I mean that there are two separate, disjoint regions of spacetime (one outside the horizon and one inside the horizon), and each one is covered by a separate coordinate chart. Informally people often talk as though those two charts are "the same", but they're not. They're two separate coordinate charts, that just happen to be described using the same symbols.

> we seem to agree that an external observer sees a coordinate singularity at the horizon

No, we don't agree about that. The coordinate singularity is only there for the particular coordinates we are talking about (which cannot cover the horizon). There are plenty of other possible choices of coordinates that do not have a coordinate singularity at the horizon, so a single coordinate patch covers the entire region of spacetime of interest.

There is a certain sense in which the coordinates we have been using (Schwarzschild coordinates) are the "natural" ones for an observer who is at rest relative to the hole. But one has to be very careful not to put too much weight on that; it can easily lead to errors if taken too far.

> I tend to use a hyperbolic coordinate system.

Can you give a reference for this? What you are describing in your next paragraph (about "hyperbolic angle" and so forth) does not seem like any of the coordinate charts I am aware of for Schwarzschild spacetime (Schwarzschild, Painleve, Eddington-Finkelstein, Kruskal-Szekeres, or Penrose).

> In the region on the outside of the horizon, it matches the natural coordinate system for an observer maintaining constant acceleration away from the black hole.

This is just Schwarzschild coordinates; any observer who is at rest relative to the hole (a static observer) has to maintain constant outward proper acceleration to stay that way. Close enough to the horizon, these coordinates can be approximated by Rindler coordinates on flat spacetime, which are a commonly used coordinate chart in special relativity for treating observers with constant proper acceleration.

However, if Schwarzschild coordinates are what you have in mind, first, your next paragraph doesn't seem to be describing them at all, and second, the key property you give here does not hold on the patch inside the horizon, since there are no static observers there.
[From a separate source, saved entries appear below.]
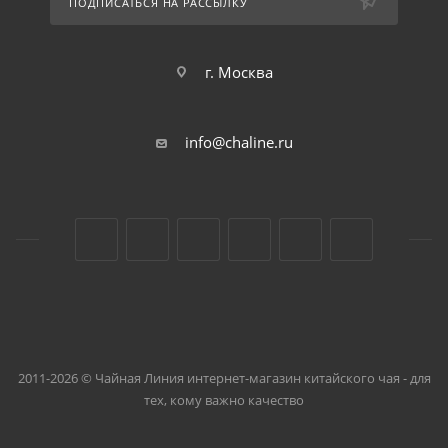
ПОДПИСАТЬСЯ НА РАССЫЛКУ
г. Москва
info@chaline.ru
2011-2026 © Чайная Линия интернет-магазин китайского чая - для
тех, кому важно качество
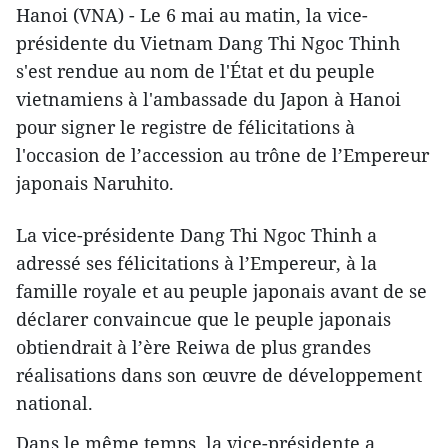
Hanoi (VNA) - Le 6 mai au matin, la vice-
présidente du Vietnam Dang Thi Ngoc Thinh
s'est rendue au nom de l'État et du peuple
vietnamiens à l'ambassade du Japon à Hanoi
pour signer le registre de félicitations à
l'occasion de l’accession au trône de l’Empereur
japonais Naruhito.
La vice-présidente Dang Thi Ngoc Thinh a
adressé ses félicitations à l’Empereur, à la
famille royale et au peuple japonais avant de se
déclarer convaincue que le peuple japonais
obtiendrait à l’ère Reiwa de plus grandes
réalisations dans son œuvre de développement
national.
Dans le même temps, la vice-présidente a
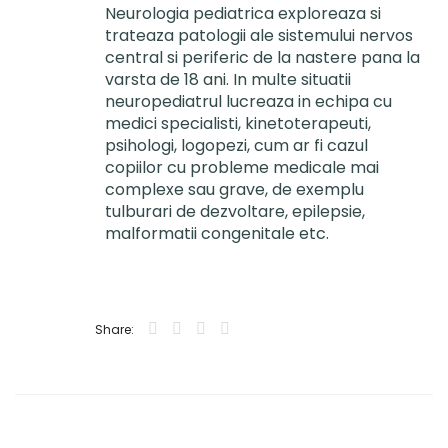
Neurologia pediatrica exploreaza si
trateaza patologii ale sistemului nervos
central si periferic de la nastere pana la
varsta de 18 ani. In multe situatii
neuropediatrul lucreaza in echipa cu
medici specialisti, kinetoterapeuti,
psihologi, logopezi, cum ar fi cazul
copiilor cu probleme medicale mai
complexe sau grave, de exemplu
tulburari de dezvoltare, epilepsie,
malformatii congenitale etc.
Share:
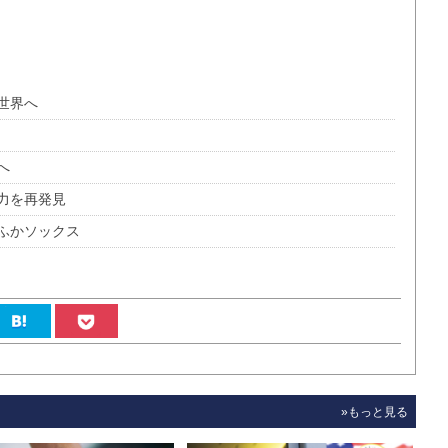
世界へ
へ
力を再発見
ふかソックス
»もっと見る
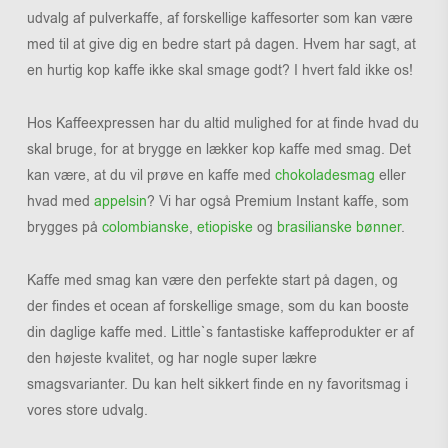
udvalg af pulverkaffe, af forskellige kaffesorter som kan være
med til at give dig en bedre start på dagen. Hvem har sagt, at
en hurtig kop kaffe ikke skal smage godt? I hvert fald ikke os!
Hos Kaffeexpressen har du altid mulighed for at finde hvad du
skal bruge, for at brygge en lækker kop kaffe med smag. Det
kan være, at du vil prøve en kaffe med
chokoladesmag
eller
hvad med
appelsin
? Vi har også Premium Instant kaffe, som
brygges på
colombianske
,
etiopiske
og
brasilianske bønner
.
Kaffe med smag kan være den perfekte start på dagen, og
der findes et ocean af forskellige smage, som du kan booste
din daglige kaffe med. Little`s fantastiske kaffeprodukter er af
den højeste kvalitet, og har nogle super lækre
smagsvarianter. Du kan helt sikkert finde en ny favoritsmag i
vores store udvalg.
> Consider just portion of the path that occurs before the horizon. This path crosses infinite coordinate time

No, it doesn't. Every event on the path that is outside the horizon has a finite value of Schwarzschild coordinate time. You even say so later in this paragraph, so you appear to be contradicting yourself.

It is true that, for some cases, you can take limits as Schwarzschild coordinate time increases without bound to compute quantities that are finite on the horizon. In fact, the proper time experienced by an infalling observer from some altitude above the horizon, to the horizon itself, is one of them. But you cannot use this limiting process to justify saying that the Schwarzschild coordinate time itself "is infinite" at the horizon.

> A free falling observer is "external" until they cross the horizon, but they don't see a coordinate singularity there.

Any observer can choose any coordinates, regardless of their state of motion. Whether any observer "sees a coordinate singularity" at the horizon is purely a matter of which coordinates they choose, and has no physical meaning.